## About this exercise:
Copy out all the entries exactly.
Top of Record set
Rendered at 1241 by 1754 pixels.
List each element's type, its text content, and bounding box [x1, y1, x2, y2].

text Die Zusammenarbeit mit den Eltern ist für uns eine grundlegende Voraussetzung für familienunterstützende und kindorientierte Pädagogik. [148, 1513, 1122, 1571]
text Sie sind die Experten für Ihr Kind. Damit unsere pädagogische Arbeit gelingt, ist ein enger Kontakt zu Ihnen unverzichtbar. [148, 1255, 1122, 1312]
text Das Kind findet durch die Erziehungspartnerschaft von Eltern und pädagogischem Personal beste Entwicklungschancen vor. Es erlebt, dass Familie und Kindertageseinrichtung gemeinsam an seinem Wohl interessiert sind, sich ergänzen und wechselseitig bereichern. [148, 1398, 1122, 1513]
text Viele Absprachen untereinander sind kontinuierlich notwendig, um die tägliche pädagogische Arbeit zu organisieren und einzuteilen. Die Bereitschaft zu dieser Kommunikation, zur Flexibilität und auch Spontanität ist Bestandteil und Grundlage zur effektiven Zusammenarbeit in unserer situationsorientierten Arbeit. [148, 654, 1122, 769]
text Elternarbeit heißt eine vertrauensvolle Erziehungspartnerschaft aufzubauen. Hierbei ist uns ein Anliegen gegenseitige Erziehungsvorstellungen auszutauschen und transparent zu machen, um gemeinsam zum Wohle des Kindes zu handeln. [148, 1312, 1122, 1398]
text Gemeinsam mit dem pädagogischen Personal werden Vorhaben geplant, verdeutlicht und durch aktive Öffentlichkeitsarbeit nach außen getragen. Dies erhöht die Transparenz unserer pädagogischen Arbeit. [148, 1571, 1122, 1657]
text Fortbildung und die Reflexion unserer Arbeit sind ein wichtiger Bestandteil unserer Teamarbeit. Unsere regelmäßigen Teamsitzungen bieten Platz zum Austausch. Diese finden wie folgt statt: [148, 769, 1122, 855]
Bottom of Record set
## Task output:
Rendered at 1241 by 1754 pixels.
List each element's type, its text content, and bounding box [x1, y1, x2, y2].

text Die Zusammenarbeit mit den Eltern ist für uns eine grundlegende Voraussetzung für familienunterstützende und kindorientierte Pädagogik. [148, 1513, 1122, 1571]
text Sie sind die Experten für Ihr Kind. Damit unsere pädagogische Arbeit gelingt, ist ein enger Kontakt zu Ihnen unverzichtbar. [148, 1255, 1122, 1312]
text Das Kind findet durch die Erziehungspartnerschaft von Eltern und pädagogischem Personal beste Entwicklungschancen vor. Es erlebt, dass Familie und Kindertageseinrichtung gemeinsam an seinem Wohl interessiert sind, sich ergänzen und wechselseitig bereichern. [148, 1398, 1122, 1513]
text Viele Absprachen untereinander sind kontinuierlich notwendig, um die tägliche pädagogische Arbeit zu organisieren und einzuteilen. Die Bereitschaft zu dieser Kommunikation, zur Flexibilität und auch Spontanität ist Bestandteil und Grundlage zur effektiven Zusammenarbeit in unserer situationsorientierten Arbeit. [148, 654, 1122, 769]
text Elternarbeit heißt eine vertrauensvolle Erziehungspartnerschaft aufzubauen. Hierbei ist uns ein Anliegen gegenseitige Erziehungsvorstellungen auszutauschen und transparent zu machen, um gemeinsam zum Wohle des Kindes zu handeln. [148, 1312, 1122, 1398]
text Gemeinsam mit dem pädagogischen Personal werden Vorhaben geplant, verdeutlicht und durch aktive Öffentlichkeitsarbeit nach außen getragen. Dies erhöht die Transparenz unserer pädagogischen Arbeit. [148, 1571, 1122, 1657]
text Fortbildung und die Reflexion unserer Arbeit sind ein wichtiger Bestandteil unserer Teamarbeit. Unsere regelmäßigen Teamsitzungen bieten Platz zum Austausch. Diese finden wie folgt statt: [148, 769, 1122, 855]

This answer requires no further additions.